(YOUR GOAL) Write the continuation of the case note below on the capital gains mitigation scheme involving matching futures, starting after its final sentence.

The First Tier Tribunal here looked at a capital gains mitigation scheme involving matching futures and, by construing the legislation purposively and looking at the transactions as a whole, determined that a loss suffered as a result of the reduction in value of shares was not allowable.

Transactions constituted a single and indivisible whole

This case is complicated by the fact that the taxpayers had a Plan A (which was not fully completed) and a Plan B for mitigating a capital gains liability arising from a share sale. Broadly, both involved group companies entering into two futures on matching but opposite terms, one of which would produce a loss and one a profit. The derivatives were based on movements in the FTSE and therefore it was not known which would create a loss and which a profit, nor what the quantum of the desired loss would be. However, it was hoped that the loss achieved would be sufficient to offset the taxable gain realised on the sale of the shares.

A review of anti-avoidance case law led inexorably to the "ultimate question" of "whether the relevant statutory provisions, construed purposively, were intended to apply to the transaction, viewed realistically". In doing so, one must ask whether the steps comprising the scheme constitute a single and indivisible whole and is it intellectually possible so to treat them?

Here, the contrast between Plan A and Plan B was interesting. In considering Plan A, no account could be taken of the intention to sell the company to a third party company that would be able to shelter the gain remaining after use of the derivative loss. Similarly, Plan B could not be taken into account as this was not contemplated until after the Plan A steps were executed. As a result, the gains and losses on the derivatives netted out and there was no reason to subsume the tax consequences of the derivatives within a wider context.

By contrast, the culmination of Plan B was a company (Quoform) with a reduced share value, giving rise to a loss when sold which offset the original capital gain. The increased value of the shares deriving from the matching gain on the other derivative contract was then extracted in a tax-free manner by the distribution of an interim dividend, leaving the group in a net loss position. The transaction here had to be looked at as a whole since the reduction in the value of the shares followed "inexorably" from the loss on the contract and it was "the very essence" of the scheme that an amount of loss (albeit indeterminate) would arise via FTSE movements of some sort. It was also of no practical likelihood that the shares in Quoform would not be disposed of.

(DATA LISTING)

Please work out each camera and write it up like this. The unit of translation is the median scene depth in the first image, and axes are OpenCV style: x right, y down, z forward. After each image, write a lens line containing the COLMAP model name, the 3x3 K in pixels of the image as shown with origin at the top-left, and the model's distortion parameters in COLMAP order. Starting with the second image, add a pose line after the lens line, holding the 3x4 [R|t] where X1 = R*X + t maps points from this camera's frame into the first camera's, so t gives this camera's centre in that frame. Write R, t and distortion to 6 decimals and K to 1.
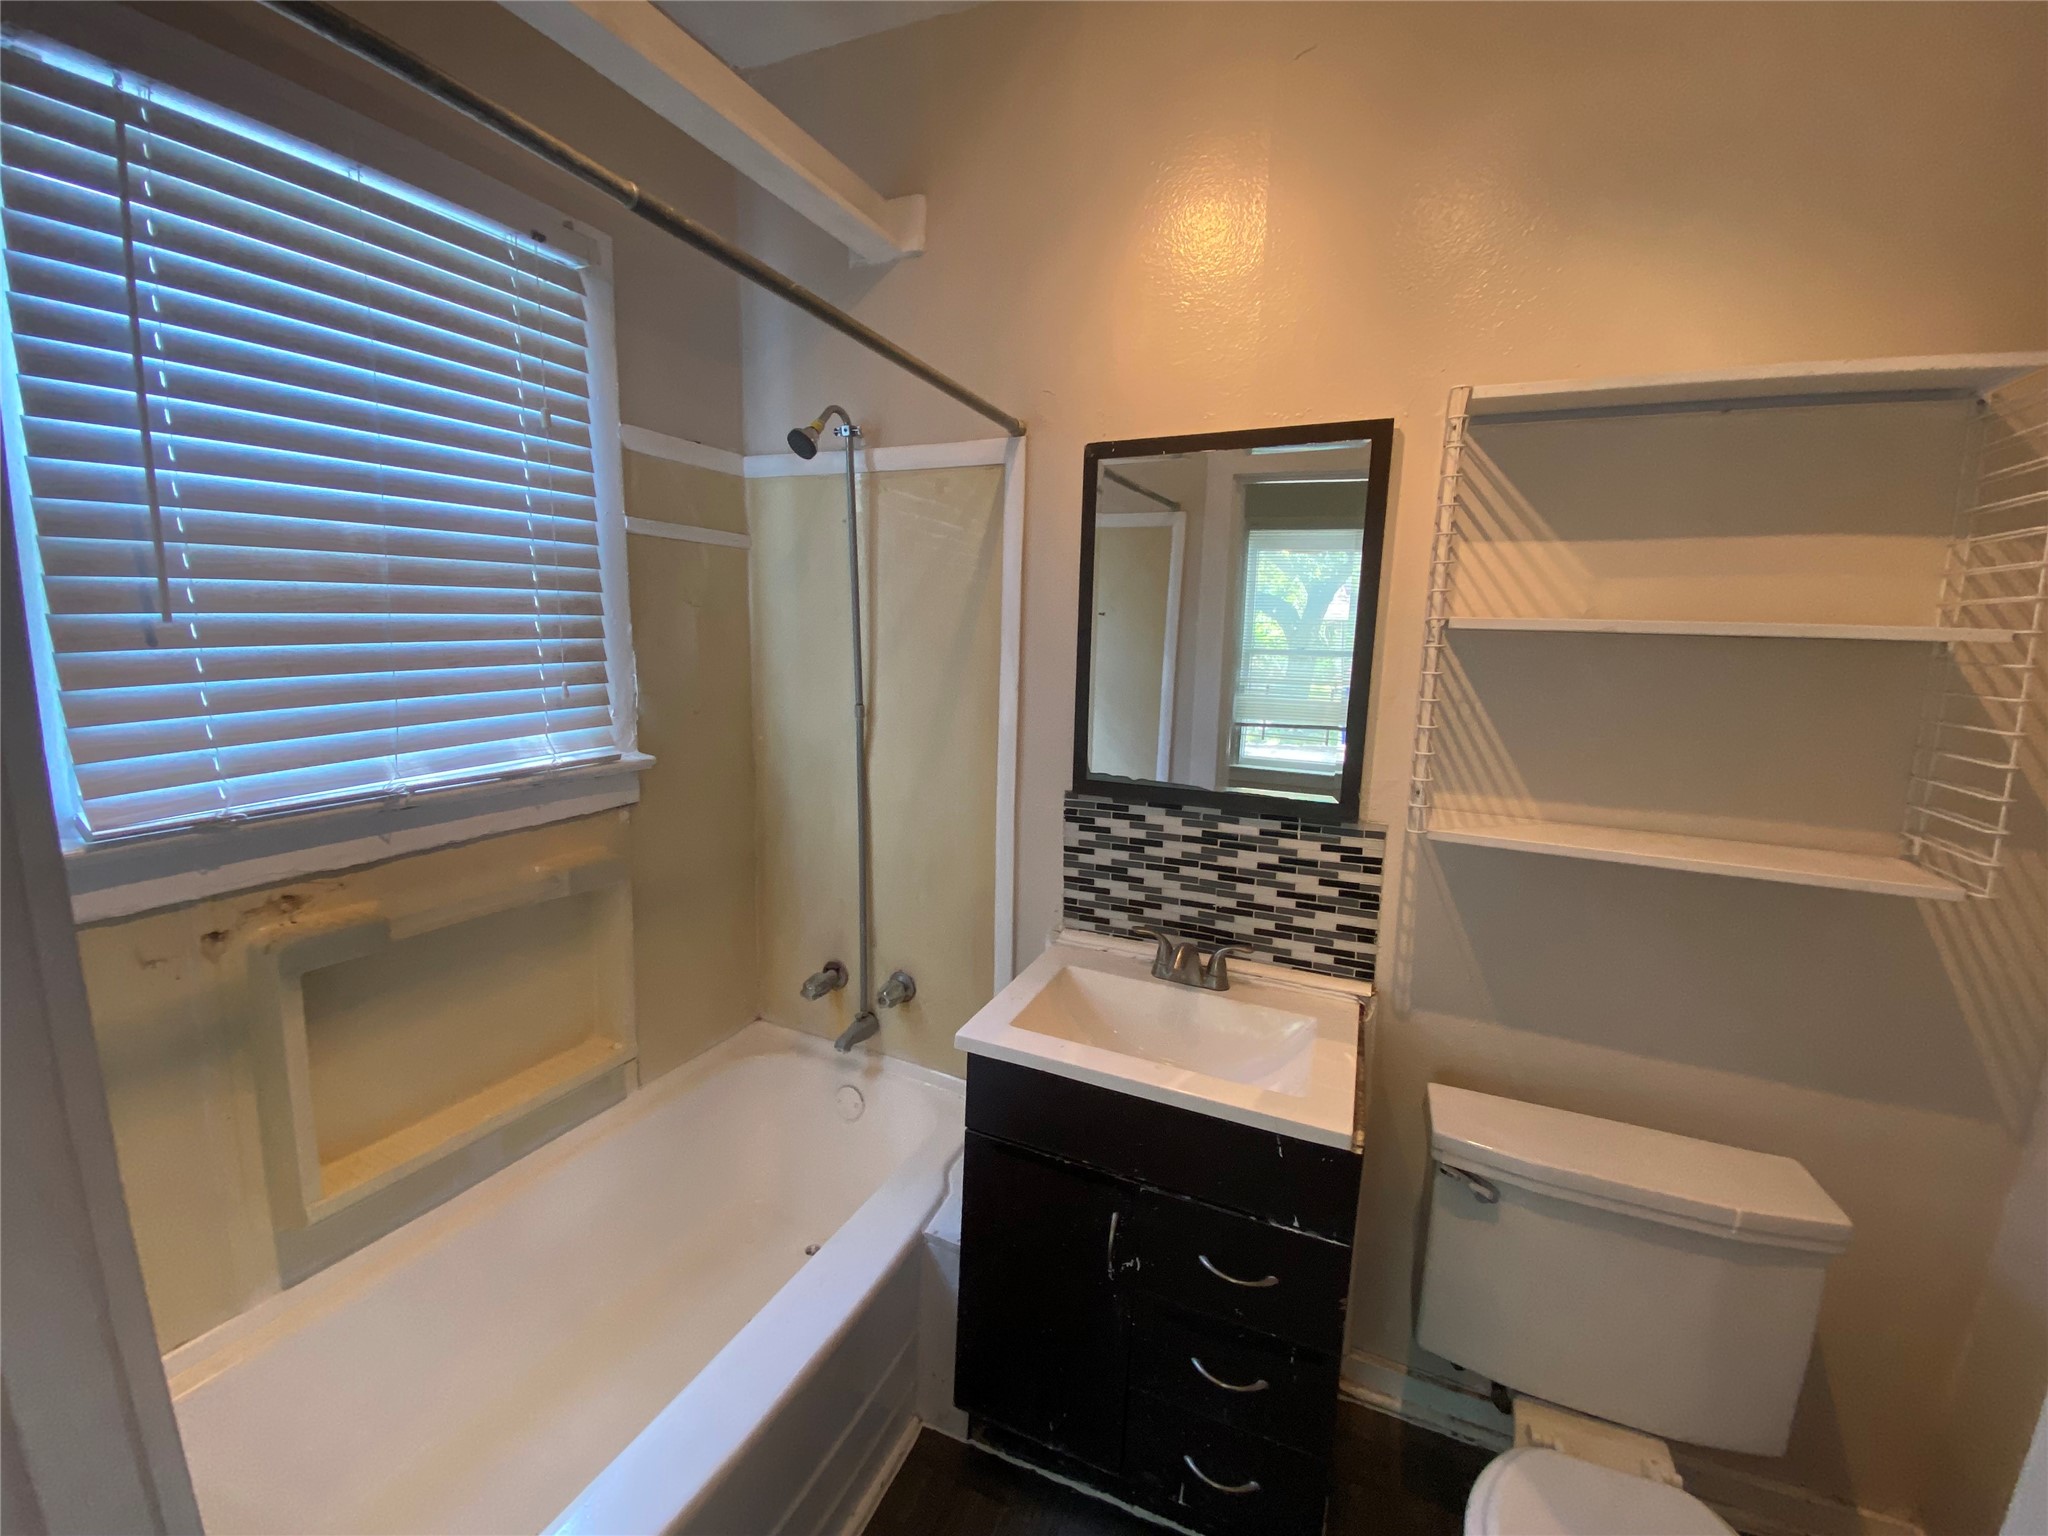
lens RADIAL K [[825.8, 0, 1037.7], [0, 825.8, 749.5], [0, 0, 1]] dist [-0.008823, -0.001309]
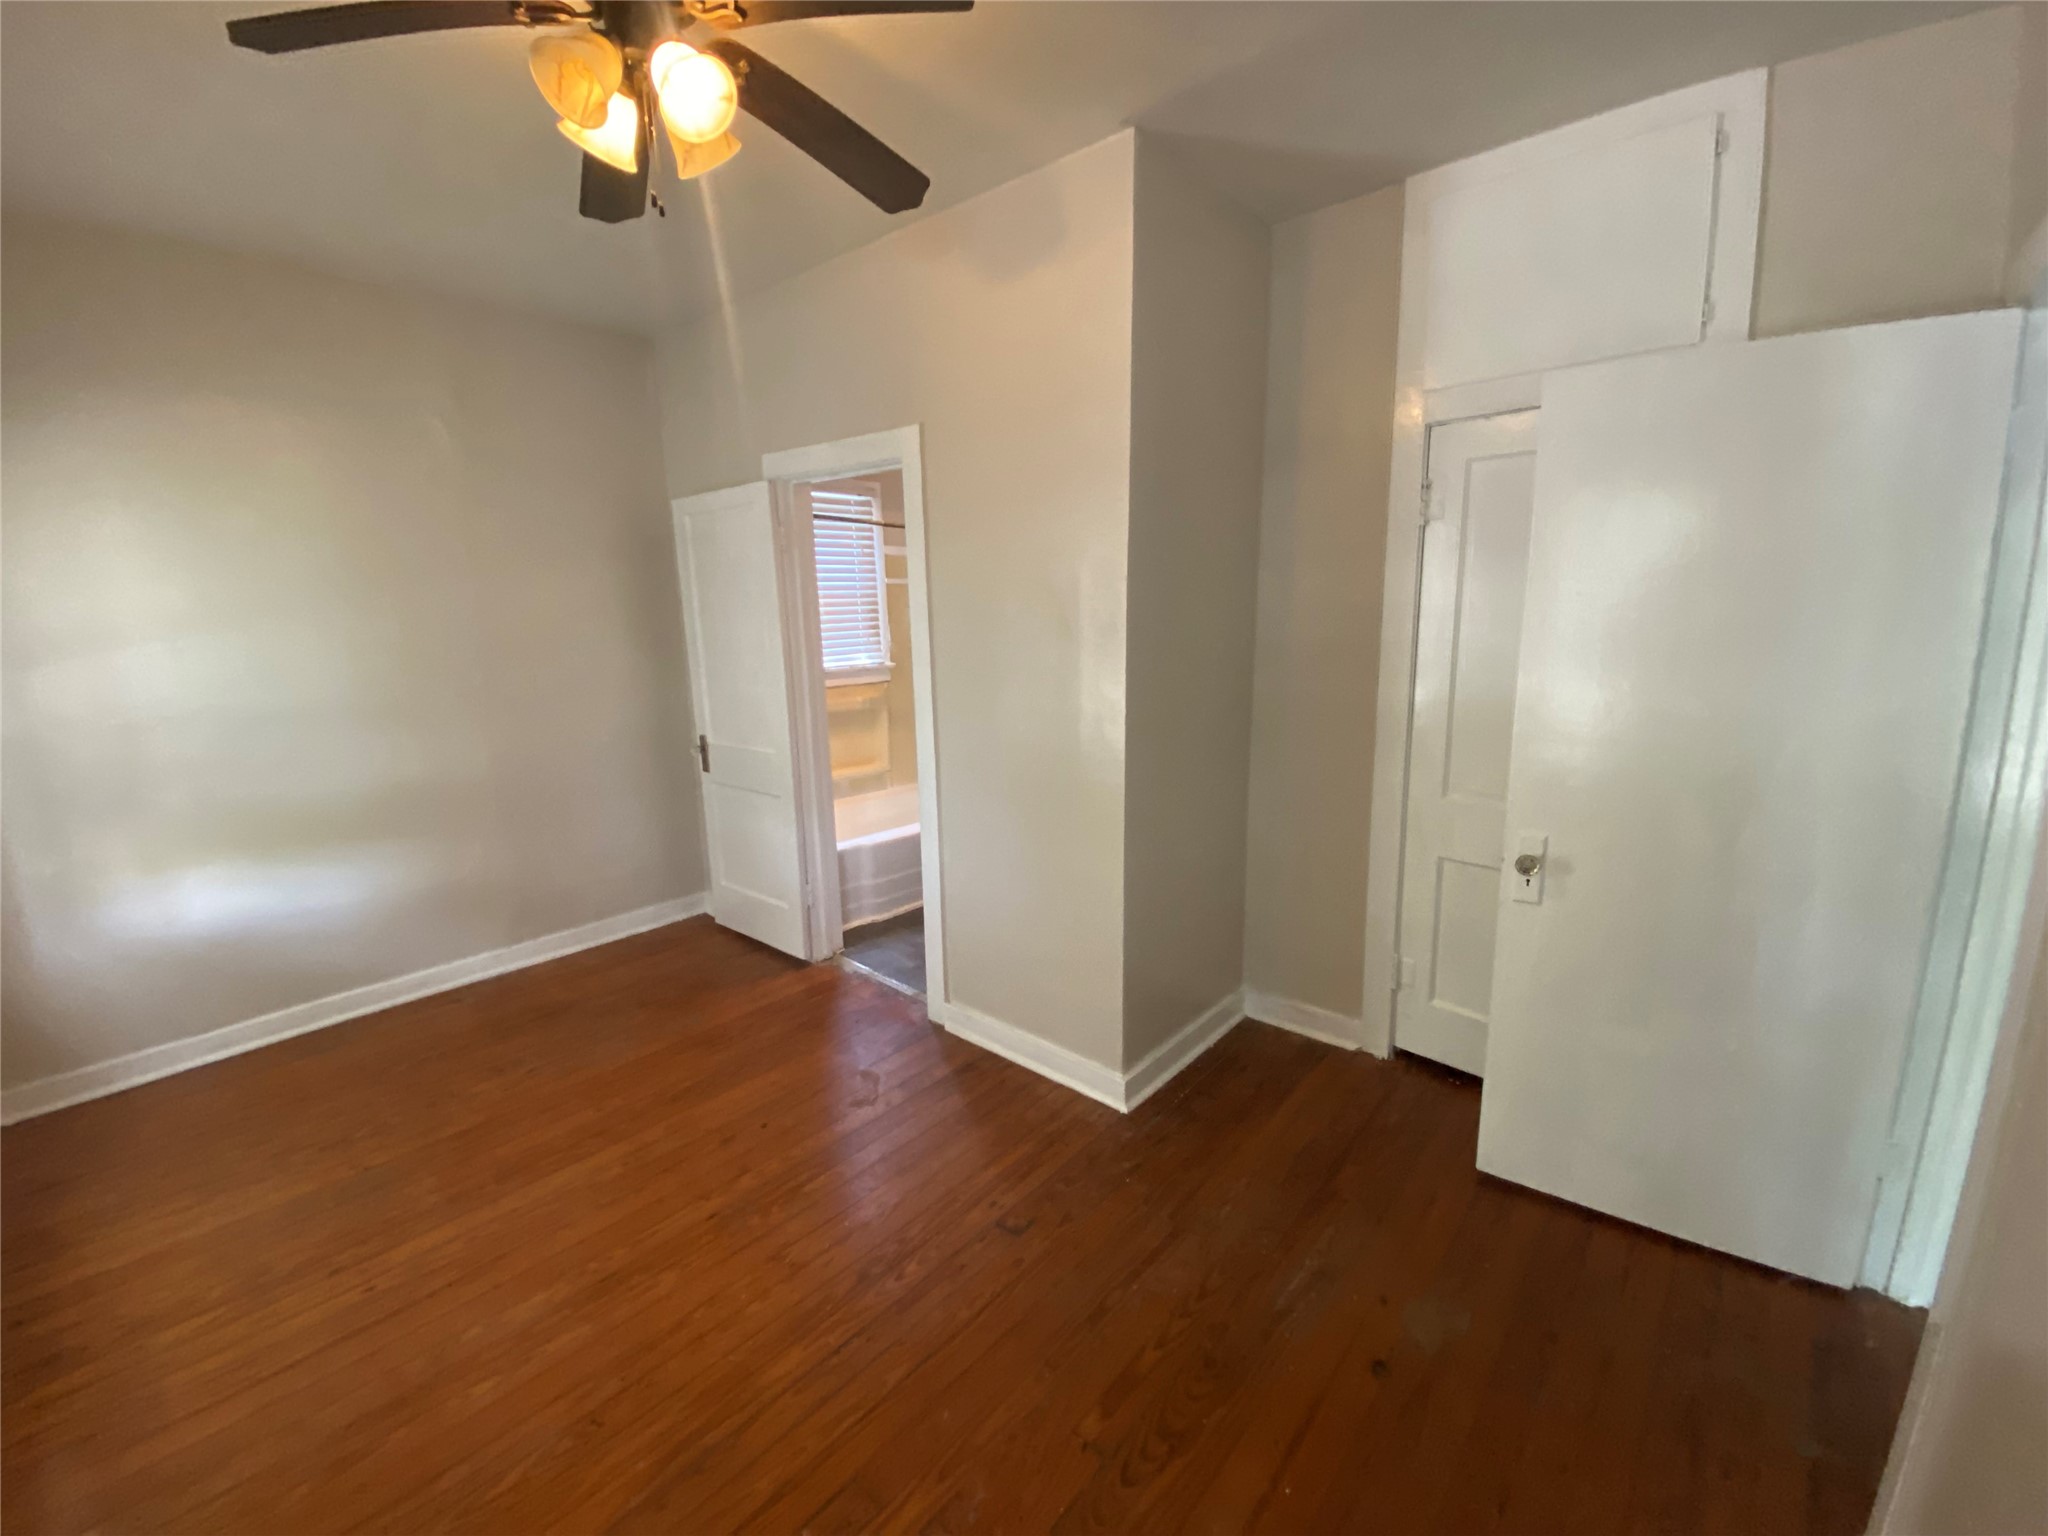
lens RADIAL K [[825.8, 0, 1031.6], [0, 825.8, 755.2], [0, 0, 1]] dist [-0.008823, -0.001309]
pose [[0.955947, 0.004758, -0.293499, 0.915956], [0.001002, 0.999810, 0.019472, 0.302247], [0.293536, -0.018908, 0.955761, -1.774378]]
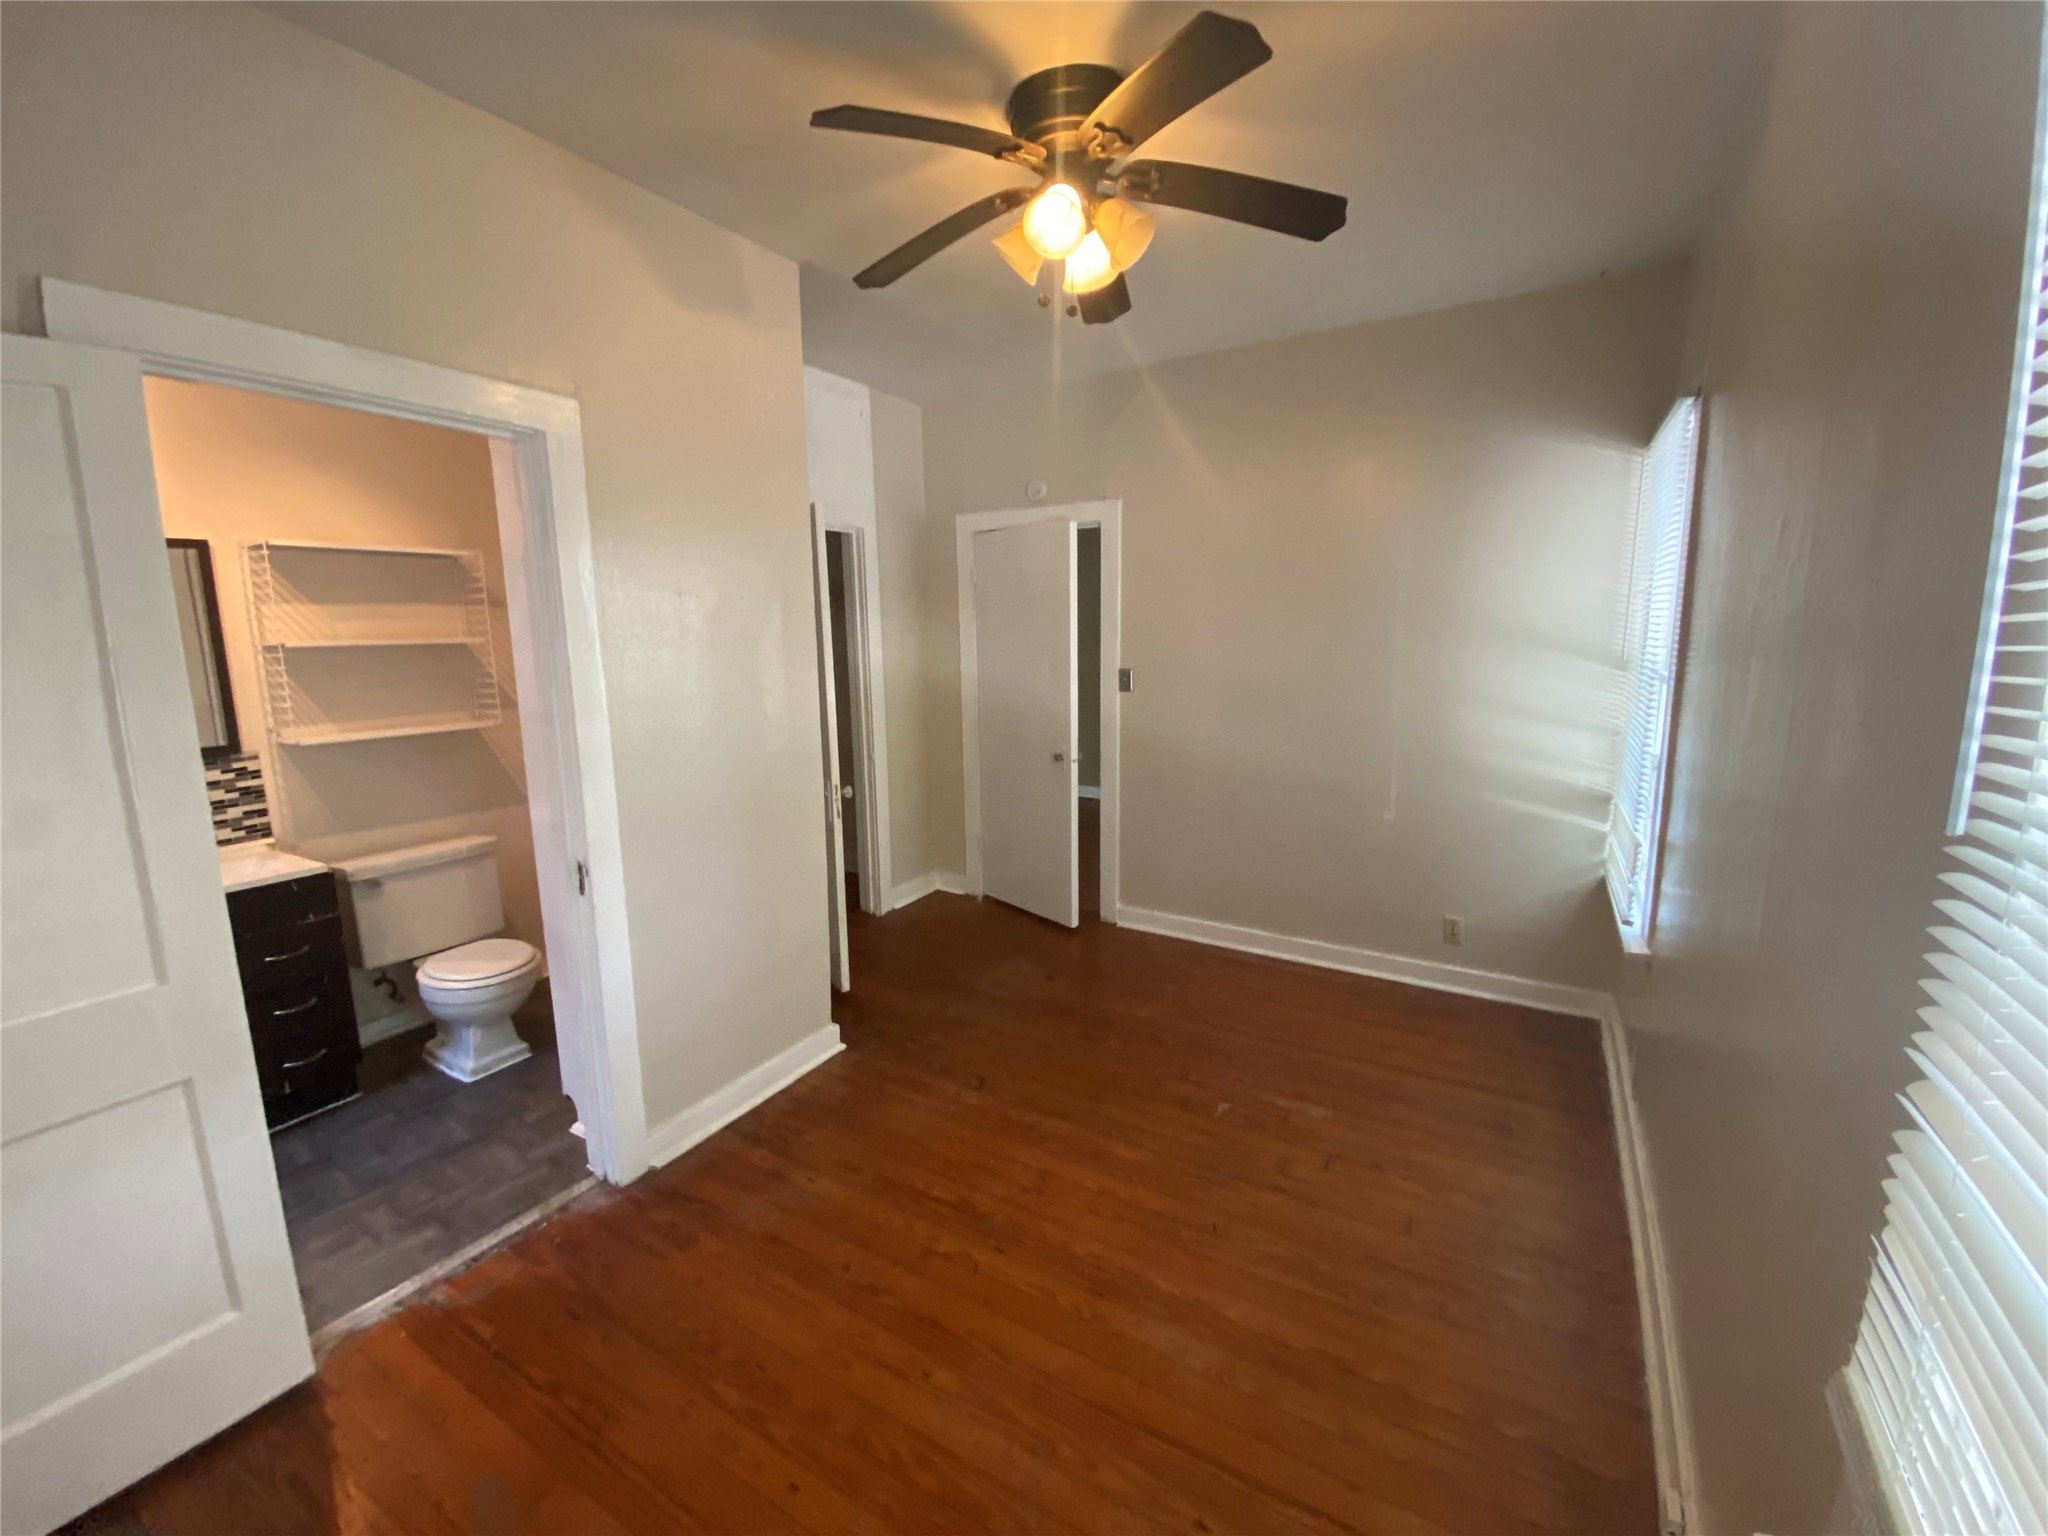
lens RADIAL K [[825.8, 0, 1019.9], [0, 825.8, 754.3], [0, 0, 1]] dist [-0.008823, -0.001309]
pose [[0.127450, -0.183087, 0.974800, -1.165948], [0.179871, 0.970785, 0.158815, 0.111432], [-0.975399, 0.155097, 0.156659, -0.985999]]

(REPLY)
Commercial risk and uncertainties do not prevent transactions being considered as a whole

The Tribunal noted that the transactions in this case were concerned with an end result, i.e. a gain or a loss, and it was a real loss not just an arithmetical difference. However, the prospect of the scheme not producing a loss was so remote as to be disregarded (any movement in the FTSE would give a loss somewhere) and the Tribunal did not accept that the taxpayer took any commercial risk. Even though the FTSE is affected by economic and commercial influences, the taxpayer was not exposed other than to the fees payable for the scheme and the risk that the loss would not be great enough to shelter all of the gain. "Its risk that the tax planning would not fully succeed in its aim was not a commercial risk. Furthermore it was a risk that the boards of the relevant companies were fully aware of, and accepted, in their decision to proceed with the scheme."

The fact that it was not known which of the derivatives would produce a loss was similarly not relevant. The making of a loss was pre-ordained regardless of there being two possible ways of this occurring and therefore it was intellectually possible to treat the transactions as a single and composite transaction. However, as noted in the context of Plan A, even where transactions "have no commercial purpose and are so closely linked as to form a pre-ordained series of transactions, this is not sufficient to enable the Ramsay principle to be applied so as to find that the true effect in law of those transactions is anything other than that they are ... individual derivative transactions on which gains and losses separately arise".

This is presumably the sort of scheme that Aaronson QC has in mind as the target of a GAAR. The outcomes of recent cases show that judges are more than capable of coming to the same result by way of statutory interpretation but if a clear and open statement of the approach to be taken to anti-avoidance can be made, it could help create more certainty in this area.